Document text>
:::

What inspired you to introduce text into your artwork? Did your preoccupation with writing precede your artistic inclination or was it the other way around?
It was actually the other way around. I started painting as a teenager – back then my idols were the painters from the turn of the 19th century – but over time, because of my insecurity in choosing colours (I am red-green colour blind), I started to gradually reduce the colour palette in my paintings. At some point, the idea arose to replace colours with words, and I began to collect newspaper articles and headlines, which I arranged in collages in such a way that I used text lines instead of drawn lines and instead of colour areas I used articles and poems. It was always important to me that the text fitted the picture theme and was not set arbitrarily. This is how I created pictures that could be read as well as viewed, a good example of which is my work “dance of life 2”.
How do you come up with the visual puns that so wittily characterize your work? Is it more a spontaneous process or the outcome of brainstorming and experimentation?
It’s both. I first write my ideas in my notebook and then, depending on my confidence in the idea or my current mood, I continue working on it, transferring it to the computer to continue experimenting, or, which is more often the case, I close the notebook and wait. After some time, if I still like the idea, I go on and work on it again. So I’d say that constantly revising my work and trying to improve it in different versions is typical for my working process.
What is the primary reaction that you’re looking to elicit with your work? Amusement, puzzlement, contemplation or all the above?

:::

Given data>
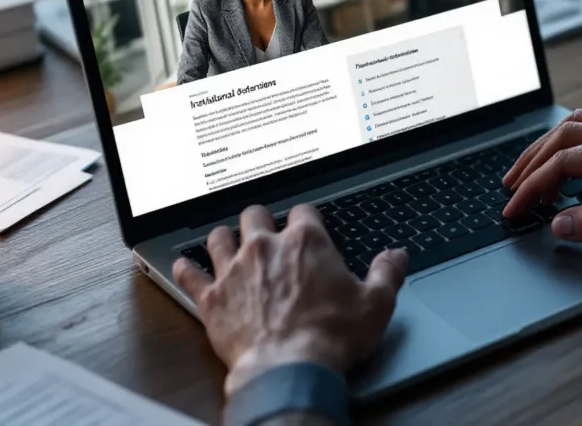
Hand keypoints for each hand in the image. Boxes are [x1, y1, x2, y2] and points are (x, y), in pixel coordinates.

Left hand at [172, 204, 407, 395]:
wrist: (289, 371)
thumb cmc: (330, 338)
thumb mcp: (375, 304)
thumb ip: (387, 273)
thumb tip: (397, 255)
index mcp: (307, 242)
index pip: (303, 211)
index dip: (306, 219)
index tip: (308, 228)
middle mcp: (266, 248)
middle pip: (254, 214)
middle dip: (261, 220)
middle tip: (266, 231)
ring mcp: (234, 271)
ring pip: (219, 236)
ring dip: (225, 238)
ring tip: (229, 243)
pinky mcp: (212, 299)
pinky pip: (189, 274)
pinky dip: (186, 269)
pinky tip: (184, 265)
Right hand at [502, 110, 581, 253]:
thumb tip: (560, 224)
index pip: (565, 162)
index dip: (533, 186)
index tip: (515, 206)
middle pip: (565, 134)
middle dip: (533, 160)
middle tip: (511, 186)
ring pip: (580, 124)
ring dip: (551, 146)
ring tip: (531, 171)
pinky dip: (574, 143)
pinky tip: (570, 162)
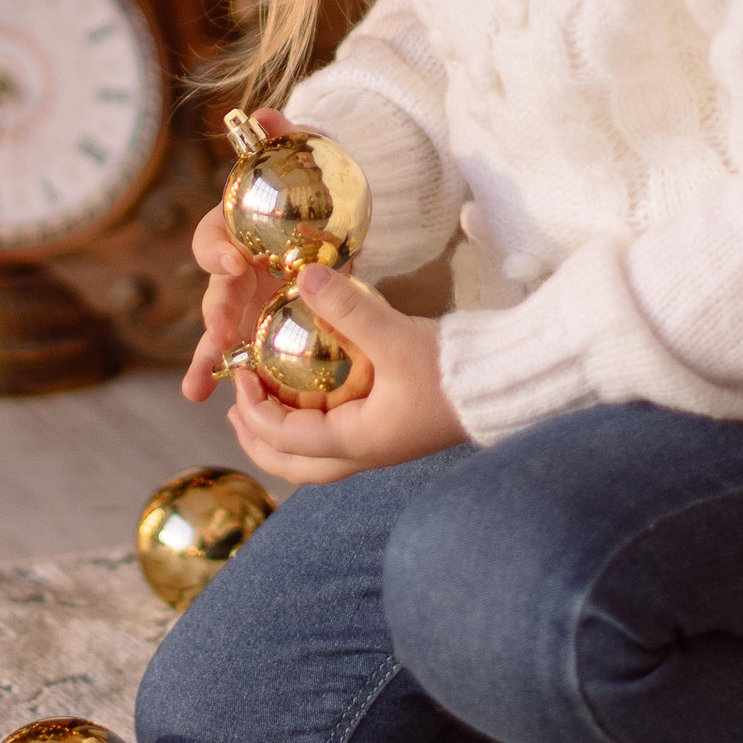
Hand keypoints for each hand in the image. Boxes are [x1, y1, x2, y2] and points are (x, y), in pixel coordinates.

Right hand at [182, 106, 289, 404]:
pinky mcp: (265, 320)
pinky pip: (245, 351)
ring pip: (219, 329)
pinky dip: (229, 374)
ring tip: (197, 388)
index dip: (216, 249)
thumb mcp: (305, 155)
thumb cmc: (312, 181)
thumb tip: (262, 111)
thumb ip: (284, 134)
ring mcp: (247, 295)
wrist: (332, 212)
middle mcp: (234, 262)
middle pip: (214, 290)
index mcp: (236, 224)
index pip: (212, 235)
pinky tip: (217, 401)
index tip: (234, 261)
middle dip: (214, 313)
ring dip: (207, 358)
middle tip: (221, 331)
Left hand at [220, 273, 467, 488]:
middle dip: (259, 442)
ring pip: (316, 460)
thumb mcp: (396, 337)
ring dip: (284, 436)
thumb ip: (348, 309)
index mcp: (357, 442)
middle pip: (295, 467)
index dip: (253, 409)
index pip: (284, 438)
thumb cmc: (453, 370)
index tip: (240, 373)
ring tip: (265, 403)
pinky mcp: (395, 430)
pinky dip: (313, 422)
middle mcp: (365, 453)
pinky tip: (314, 390)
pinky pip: (339, 439)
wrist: (506, 384)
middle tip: (236, 410)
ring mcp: (381, 445)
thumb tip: (303, 275)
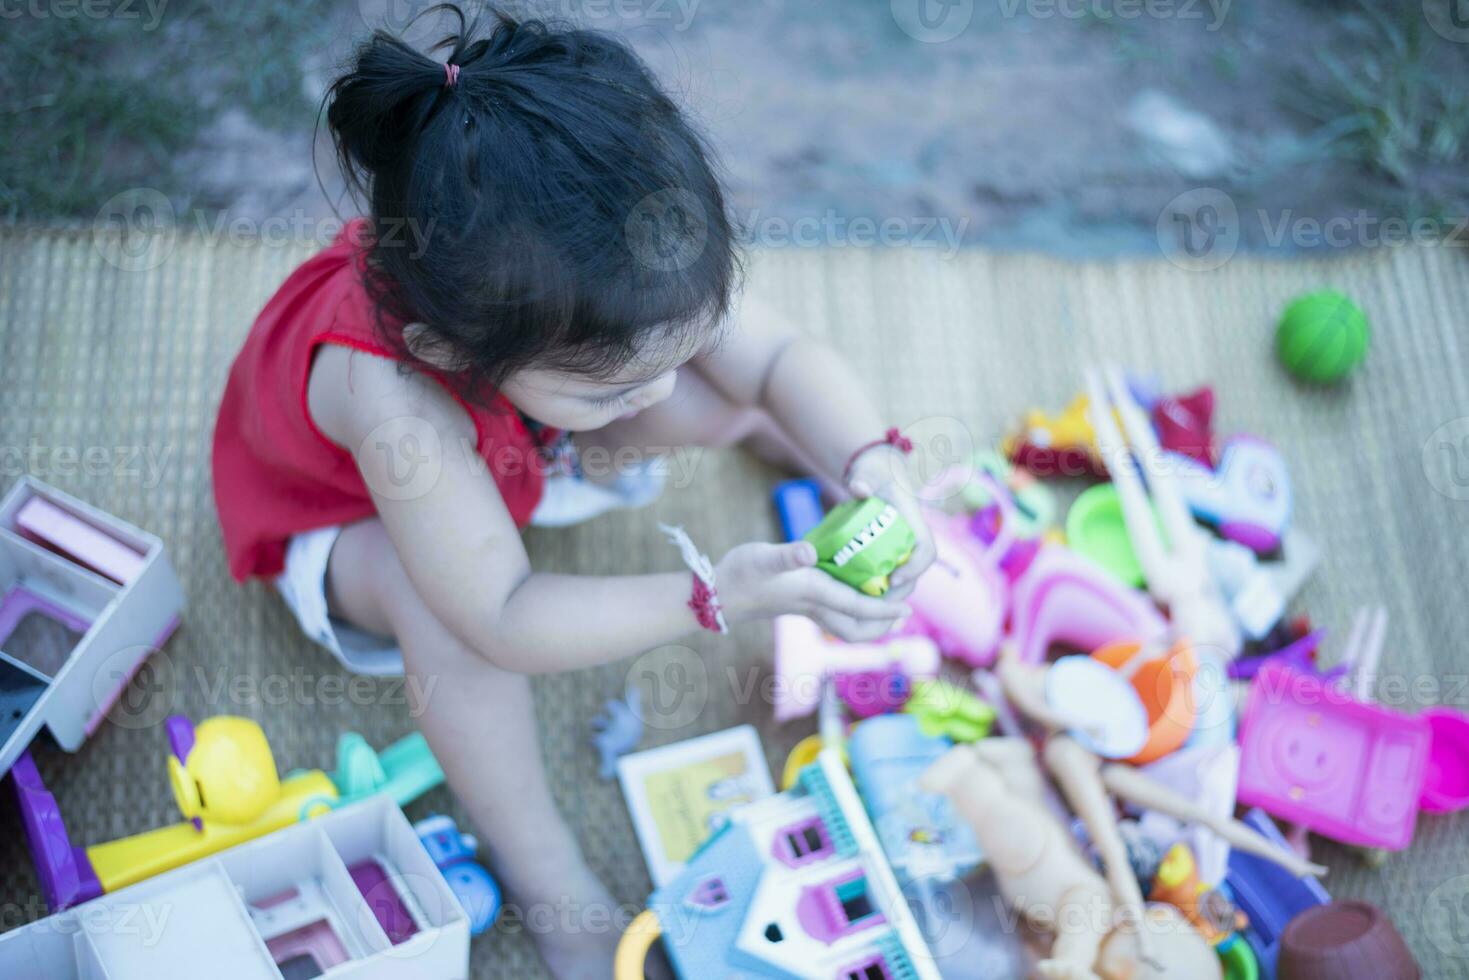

:::

What this exercise asks>
1. According to the artist interview, what kind of color blindness does the artist have?
2. Please continue the artist interview from its last line.
The entries aren't needed for anything here.

Task-by-task outputs>
1. The artist is red-green color blind.

2.
It depends on the work. I try to make the viewers conversant with the fascination and power of words, language and art. If that puts a smile on their faces, it also makes me happy!
Your work is characterized by a subversive sensibility. Is your underlying intention to make the viewers re-calibrate the way they think about the world?
In a certain way yes but I would also have to say that I don’t usually have the potential viewer in mind when creating my works.
What are the criteria for selecting fonts for each artwork? Do you have a favourite font?
Most of the time I use “Helvetica Neue” because in my opinion it’s neutral and beautiful – and I usually don’t want the typeface to stand out, because the focus should be on the content. But I also work with my typewriters a lot. I love their monospaced fonts which also help me a lot in the development and creation of my works.
Most of your work embraces a monochromatic palette that reflects the black and white tones of the written page. In which instances do you use colour?
Mostly I only use black and white. Sometimes I use red, the colour of emotion, passion, blood, life and death etc., but I try to use it sparingly and only if “necessary”. I sometimes also use other colours but only to make words “visible”.
Do you believe that a more creative approach to poetry such as yours can attract a wider audience, especially at a time when social media has reduced our attention span and conditioned us to focus only on “catchy” content?
Yes, I think so! I already had a love for poetry during my childhood, especially Goethe and Schiller, but I only started to be really enchanted when I came across the concrete poetry movement of the fifties and sixties! I see the concrete and visual poets as my “ancestors” and inspiration.
How do you navigate between using your native German language versus relying on English as a way to reach an international audience?
That’s not easy because most of my works that are “only” in German are not visible on the internet. I mainly only show them at exhibitions in German speaking countries, most recently at Museum Villa Rot in Germany. I often try to realise my ideas in both languages. Of course this doesn’t always work, but the results are sometimes quite fascinating!
Do you primarily consider yourself a poet or an artist? Or is there really no difference when it comes to expressing yourself?
I generally have difficulties with terms like "artist" or "poet”, but maybe I’m something in between? I really don’t know…
What are you working on right now? Any exhibitions on the horizon?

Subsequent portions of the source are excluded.